１１…入力手段、１２…応答生成手段、１３…出力手
段。11 ... input means, 12 ... response generation means, 13 ... output means.

───────────────────────────────────────────────────── フロントページの続き (51)Int.Cl.⁶ 識別記号ＦＩＧ１０Ｌ 9/00 ３０１Ｇ０６Ｆ 15/62 ３２１Ａ ──────────────────────────────────────────────────続き Continued on the front page (51) Int.Cl. ⁶ Identification code FI G10L 9/00 301 G06F 15/62 321A

Claims

[Claims]

1. An input unit for inputting a voice feature obtained from a voice uttered by a user as a state of the user, and at least one input from the input unit includes a parameter representing a state of an artificial agent that interacts with the user. Response generation means for generating a response to the user according to a value that increases or decreases according to a change in the state of the parameter; and a response generated by the response generation means to the user by at least one of voice and image.
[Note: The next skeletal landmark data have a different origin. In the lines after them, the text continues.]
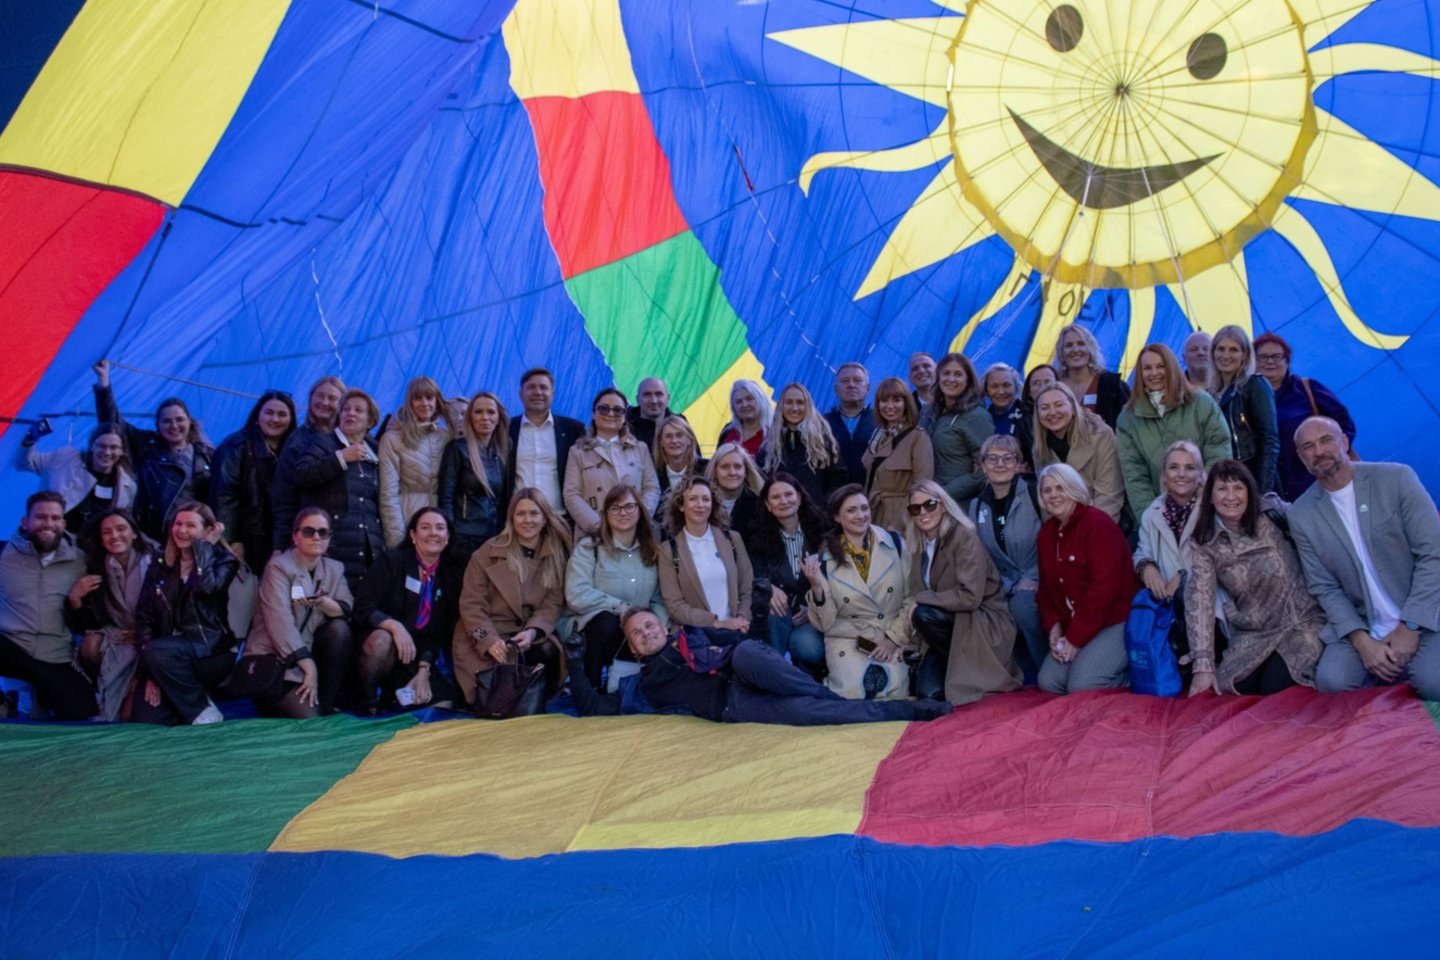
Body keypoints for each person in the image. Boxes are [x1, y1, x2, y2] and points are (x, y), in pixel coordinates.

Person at [566, 608, 949, 723]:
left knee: (746, 653)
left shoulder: (694, 634)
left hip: (745, 667)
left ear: (664, 627)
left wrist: (761, 612)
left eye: (649, 625)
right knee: (813, 714)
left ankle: (822, 696)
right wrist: (575, 662)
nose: (646, 633)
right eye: (636, 633)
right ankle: (914, 710)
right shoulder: (642, 687)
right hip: (734, 704)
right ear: (634, 651)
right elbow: (593, 707)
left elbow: (754, 645)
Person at [1288, 418, 1440, 700]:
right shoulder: (1301, 514)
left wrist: (1411, 627)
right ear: (1301, 457)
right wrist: (1362, 642)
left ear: (1344, 442)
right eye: (1308, 446)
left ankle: (1408, 664)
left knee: (1435, 682)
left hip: (1423, 616)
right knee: (1333, 681)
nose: (1319, 451)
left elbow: (1434, 554)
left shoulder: (1397, 479)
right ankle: (1388, 663)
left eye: (1326, 440)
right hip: (1365, 623)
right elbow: (1324, 587)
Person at [1183, 460, 1323, 696]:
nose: (1231, 496)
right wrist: (1203, 663)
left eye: (1238, 488)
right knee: (1237, 686)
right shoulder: (1205, 542)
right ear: (1210, 497)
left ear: (1249, 491)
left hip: (1301, 623)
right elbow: (1200, 599)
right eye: (1222, 489)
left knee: (1274, 687)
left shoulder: (1272, 513)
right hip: (1253, 633)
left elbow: (1317, 531)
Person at [904, 481, 1021, 705]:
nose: (923, 512)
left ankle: (969, 666)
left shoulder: (963, 536)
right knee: (927, 694)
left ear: (944, 505)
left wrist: (921, 599)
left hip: (981, 620)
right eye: (915, 508)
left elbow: (970, 597)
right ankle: (952, 664)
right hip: (949, 623)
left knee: (923, 614)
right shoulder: (918, 545)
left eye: (930, 504)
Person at [453, 490, 572, 709]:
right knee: (492, 695)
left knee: (547, 650)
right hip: (485, 635)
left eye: (534, 513)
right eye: (521, 514)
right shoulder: (486, 554)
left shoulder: (555, 557)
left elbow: (552, 605)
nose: (528, 520)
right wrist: (488, 640)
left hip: (526, 635)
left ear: (545, 519)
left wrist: (533, 631)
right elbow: (471, 606)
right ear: (511, 519)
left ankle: (536, 704)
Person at [130, 501, 239, 724]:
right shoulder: (161, 562)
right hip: (165, 655)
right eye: (178, 524)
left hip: (210, 651)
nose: (181, 530)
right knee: (146, 717)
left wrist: (205, 548)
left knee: (159, 653)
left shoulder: (225, 560)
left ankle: (203, 712)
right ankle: (193, 702)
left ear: (208, 531)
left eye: (190, 525)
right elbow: (144, 616)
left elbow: (206, 588)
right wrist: (153, 669)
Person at [241, 507, 354, 717]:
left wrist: (323, 603)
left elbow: (346, 607)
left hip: (308, 654)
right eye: (309, 531)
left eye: (323, 532)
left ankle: (326, 702)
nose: (316, 537)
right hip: (276, 660)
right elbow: (280, 623)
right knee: (308, 719)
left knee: (339, 629)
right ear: (295, 536)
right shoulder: (278, 567)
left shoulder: (335, 568)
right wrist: (308, 665)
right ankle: (278, 703)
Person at [802, 484, 913, 699]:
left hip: (890, 634)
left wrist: (893, 640)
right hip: (847, 639)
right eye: (851, 510)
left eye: (864, 508)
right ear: (837, 517)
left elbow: (912, 598)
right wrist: (816, 586)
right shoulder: (824, 557)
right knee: (853, 695)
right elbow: (825, 624)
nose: (860, 515)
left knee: (892, 694)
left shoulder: (896, 544)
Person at [1034, 464, 1135, 694]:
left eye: (1060, 488)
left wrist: (1074, 640)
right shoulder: (1046, 534)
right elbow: (1045, 591)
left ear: (1074, 489)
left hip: (1113, 619)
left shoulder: (1097, 524)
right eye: (1047, 490)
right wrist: (1054, 626)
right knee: (1049, 682)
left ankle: (1131, 677)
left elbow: (1104, 590)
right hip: (1075, 622)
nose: (1053, 495)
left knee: (1082, 685)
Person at [354, 506, 464, 714]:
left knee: (443, 704)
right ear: (413, 535)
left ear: (448, 537)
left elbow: (438, 632)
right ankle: (366, 702)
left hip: (413, 655)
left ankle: (394, 696)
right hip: (378, 650)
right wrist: (394, 627)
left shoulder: (449, 575)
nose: (433, 533)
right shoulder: (392, 561)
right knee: (381, 641)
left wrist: (424, 670)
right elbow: (363, 606)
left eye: (440, 528)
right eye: (425, 527)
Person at [93, 360, 214, 541]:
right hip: (156, 537)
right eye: (166, 421)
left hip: (195, 537)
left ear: (189, 421)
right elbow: (113, 424)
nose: (174, 426)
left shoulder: (207, 455)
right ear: (157, 425)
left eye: (180, 419)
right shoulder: (147, 446)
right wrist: (104, 384)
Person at [0, 492, 95, 719]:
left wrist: (75, 601)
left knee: (84, 714)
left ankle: (40, 698)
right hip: (11, 646)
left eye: (55, 518)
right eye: (41, 517)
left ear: (64, 523)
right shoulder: (4, 554)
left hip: (54, 655)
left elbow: (85, 623)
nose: (48, 524)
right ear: (26, 522)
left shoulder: (80, 561)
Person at [565, 484, 668, 691]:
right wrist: (620, 607)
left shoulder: (651, 552)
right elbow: (576, 594)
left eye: (629, 506)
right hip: (594, 630)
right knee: (607, 623)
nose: (623, 513)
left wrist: (661, 627)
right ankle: (592, 689)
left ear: (639, 510)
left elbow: (658, 599)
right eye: (615, 508)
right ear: (606, 514)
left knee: (652, 635)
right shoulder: (589, 548)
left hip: (637, 632)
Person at [284, 388, 384, 589]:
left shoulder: (376, 451)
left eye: (358, 410)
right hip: (333, 545)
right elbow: (301, 475)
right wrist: (340, 458)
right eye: (346, 409)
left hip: (368, 547)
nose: (350, 413)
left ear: (370, 421)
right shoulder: (322, 442)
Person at [65, 508, 157, 721]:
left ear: (135, 533)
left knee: (129, 714)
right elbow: (86, 625)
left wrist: (142, 632)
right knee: (90, 644)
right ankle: (100, 687)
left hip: (151, 640)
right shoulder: (96, 568)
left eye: (121, 529)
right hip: (118, 638)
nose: (114, 536)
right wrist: (75, 599)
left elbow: (168, 614)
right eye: (107, 532)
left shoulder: (155, 564)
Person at [1116, 343, 1230, 511]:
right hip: (1158, 512)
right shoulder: (1128, 418)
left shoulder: (1201, 402)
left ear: (1171, 367)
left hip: (1206, 506)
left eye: (1161, 366)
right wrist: (1151, 517)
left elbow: (1218, 451)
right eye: (1147, 368)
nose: (1154, 373)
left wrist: (1203, 502)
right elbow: (1134, 476)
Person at [967, 435, 1045, 677]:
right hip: (1002, 584)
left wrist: (1034, 577)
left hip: (1040, 579)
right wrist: (1004, 585)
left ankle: (1046, 665)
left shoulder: (1034, 493)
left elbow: (1053, 540)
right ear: (982, 465)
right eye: (992, 458)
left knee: (1021, 606)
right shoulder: (976, 505)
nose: (1000, 464)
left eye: (1007, 458)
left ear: (1018, 463)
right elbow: (980, 556)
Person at [1253, 332, 1358, 502]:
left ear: (1287, 360)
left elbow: (1344, 424)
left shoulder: (1307, 389)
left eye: (1276, 356)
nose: (1270, 362)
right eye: (1262, 357)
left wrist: (1328, 457)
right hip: (1270, 493)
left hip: (1318, 483)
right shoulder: (1245, 397)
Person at [747, 474, 827, 675]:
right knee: (773, 615)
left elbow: (832, 579)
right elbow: (753, 574)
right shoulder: (757, 538)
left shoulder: (822, 533)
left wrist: (812, 609)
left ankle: (806, 680)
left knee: (810, 648)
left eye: (788, 494)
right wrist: (768, 587)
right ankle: (774, 676)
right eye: (776, 497)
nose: (783, 501)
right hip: (778, 615)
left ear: (799, 498)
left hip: (812, 616)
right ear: (768, 505)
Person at [657, 476, 754, 635]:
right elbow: (675, 605)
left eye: (706, 499)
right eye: (693, 499)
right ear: (681, 505)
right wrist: (717, 623)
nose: (700, 505)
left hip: (738, 630)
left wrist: (741, 618)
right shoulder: (668, 550)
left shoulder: (733, 539)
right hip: (697, 635)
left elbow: (747, 586)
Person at [212, 390, 297, 566]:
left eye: (282, 414)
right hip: (248, 539)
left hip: (280, 538)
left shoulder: (293, 449)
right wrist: (233, 539)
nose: (275, 419)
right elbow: (224, 496)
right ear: (258, 415)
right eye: (269, 412)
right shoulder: (235, 446)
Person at [564, 387, 661, 538]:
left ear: (624, 417)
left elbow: (652, 488)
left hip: (636, 534)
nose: (610, 414)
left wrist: (638, 520)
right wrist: (599, 527)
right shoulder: (577, 452)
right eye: (604, 409)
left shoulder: (640, 449)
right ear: (593, 414)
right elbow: (571, 494)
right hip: (595, 535)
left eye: (617, 410)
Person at [15, 421, 137, 536]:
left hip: (94, 546)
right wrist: (30, 438)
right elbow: (23, 463)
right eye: (101, 446)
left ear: (122, 451)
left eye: (113, 447)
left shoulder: (128, 486)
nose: (107, 452)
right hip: (54, 539)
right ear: (92, 446)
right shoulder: (65, 459)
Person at [271, 375, 346, 551]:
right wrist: (281, 543)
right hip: (307, 535)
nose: (324, 402)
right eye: (320, 396)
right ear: (311, 398)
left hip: (344, 534)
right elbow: (283, 494)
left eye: (332, 398)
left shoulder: (349, 439)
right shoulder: (297, 440)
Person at [1031, 381, 1125, 522]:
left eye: (1059, 405)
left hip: (1097, 523)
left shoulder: (1100, 435)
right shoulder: (1039, 448)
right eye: (1044, 408)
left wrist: (1093, 531)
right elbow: (1047, 504)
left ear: (1073, 408)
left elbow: (1109, 495)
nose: (1052, 412)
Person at [378, 375, 453, 549]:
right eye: (418, 398)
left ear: (437, 401)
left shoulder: (446, 437)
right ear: (409, 403)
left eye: (429, 397)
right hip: (407, 519)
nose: (424, 403)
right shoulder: (392, 439)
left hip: (440, 524)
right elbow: (388, 494)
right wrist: (396, 539)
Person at [437, 391, 512, 558]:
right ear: (470, 418)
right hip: (463, 536)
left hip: (494, 535)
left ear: (498, 418)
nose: (485, 417)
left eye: (491, 412)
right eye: (478, 412)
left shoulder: (503, 452)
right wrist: (450, 533)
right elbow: (446, 496)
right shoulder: (457, 448)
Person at [506, 367, 585, 521]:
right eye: (531, 387)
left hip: (560, 518)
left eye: (543, 387)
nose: (538, 392)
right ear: (521, 394)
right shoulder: (506, 429)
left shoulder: (573, 430)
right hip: (519, 520)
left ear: (552, 394)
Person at [1132, 441, 1206, 606]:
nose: (1181, 474)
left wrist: (1184, 577)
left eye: (1190, 468)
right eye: (1173, 467)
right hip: (1167, 606)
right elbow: (1142, 552)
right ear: (1164, 475)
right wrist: (1146, 567)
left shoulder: (1212, 509)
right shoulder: (1152, 513)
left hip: (1209, 604)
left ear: (1200, 475)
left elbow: (1221, 559)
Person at [1209, 325, 1280, 495]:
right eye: (1221, 349)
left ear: (1245, 355)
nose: (1226, 355)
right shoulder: (1209, 394)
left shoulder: (1255, 385)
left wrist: (1263, 491)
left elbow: (1269, 440)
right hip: (1223, 479)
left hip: (1251, 477)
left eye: (1233, 350)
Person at [863, 377, 935, 531]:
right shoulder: (877, 436)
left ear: (906, 404)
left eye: (896, 400)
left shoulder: (918, 437)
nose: (890, 406)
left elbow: (923, 487)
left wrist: (907, 522)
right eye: (884, 400)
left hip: (900, 520)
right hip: (873, 516)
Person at [759, 382, 846, 506]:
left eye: (800, 402)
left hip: (817, 514)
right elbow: (762, 483)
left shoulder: (824, 442)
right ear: (781, 406)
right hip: (780, 513)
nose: (794, 408)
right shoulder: (769, 447)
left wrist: (825, 507)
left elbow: (838, 481)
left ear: (808, 406)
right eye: (789, 402)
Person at [921, 354, 992, 505]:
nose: (951, 379)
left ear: (968, 380)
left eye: (958, 374)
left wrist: (944, 493)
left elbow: (985, 470)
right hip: (930, 502)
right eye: (946, 373)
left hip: (959, 505)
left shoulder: (977, 416)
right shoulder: (930, 413)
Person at [1053, 323, 1130, 429]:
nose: (1075, 350)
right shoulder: (1054, 387)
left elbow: (1129, 426)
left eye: (1081, 344)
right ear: (1061, 352)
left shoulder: (1113, 386)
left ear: (1090, 349)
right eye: (1069, 345)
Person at [824, 362, 877, 486]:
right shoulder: (822, 423)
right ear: (836, 389)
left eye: (857, 381)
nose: (851, 385)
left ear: (867, 388)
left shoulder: (880, 421)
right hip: (834, 494)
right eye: (845, 381)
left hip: (872, 493)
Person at [704, 443, 765, 540]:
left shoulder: (758, 505)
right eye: (725, 467)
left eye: (737, 467)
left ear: (745, 472)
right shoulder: (703, 503)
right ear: (715, 472)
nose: (732, 472)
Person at [981, 362, 1033, 465]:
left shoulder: (1029, 416)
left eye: (1006, 385)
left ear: (1016, 387)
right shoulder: (982, 420)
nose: (1001, 392)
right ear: (986, 390)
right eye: (994, 386)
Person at [652, 415, 707, 504]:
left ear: (689, 439)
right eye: (668, 436)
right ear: (661, 442)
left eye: (679, 435)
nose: (674, 441)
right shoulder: (653, 471)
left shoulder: (706, 468)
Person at [716, 379, 771, 459]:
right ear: (733, 407)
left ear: (760, 400)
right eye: (738, 402)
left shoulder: (774, 433)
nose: (744, 405)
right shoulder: (727, 431)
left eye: (749, 399)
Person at [627, 377, 680, 450]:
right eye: (647, 395)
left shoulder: (680, 425)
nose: (653, 401)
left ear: (668, 398)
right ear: (637, 399)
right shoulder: (624, 427)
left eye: (659, 394)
In a dialogue device by an artificial agent having an output means for expressing,
The response generating means sets a function whose absolute value takes a predetermined increase value and takes a negative value with an increase in the value of the parameter as a function 1, and calculates a value representing the state of the user and a time derivative of the parameter. When a function that takes a predetermined value according to the change in the difference is defined as a function 2, a state function represented by a differential equation in which the sum of the function 1 and the function 2 is equal to the second derivative of the parameter is created, and An interactive apparatus, wherein when the time derivative of the parameter by the function is negative, a response of the artificial agent to the user is generated, and the response is output with a magnitude corresponding to the absolute value of the time derivative of the parameter.

2. The interactive device according to claim 1, wherein a logarithm of audio power is used as the audio feature.

3. The interactive device according to claim 1, wherein an audio pitch is used as the audio feature.

4. The interactive device according to claim 1, wherein the output of the response to the user by the output unit is a companion.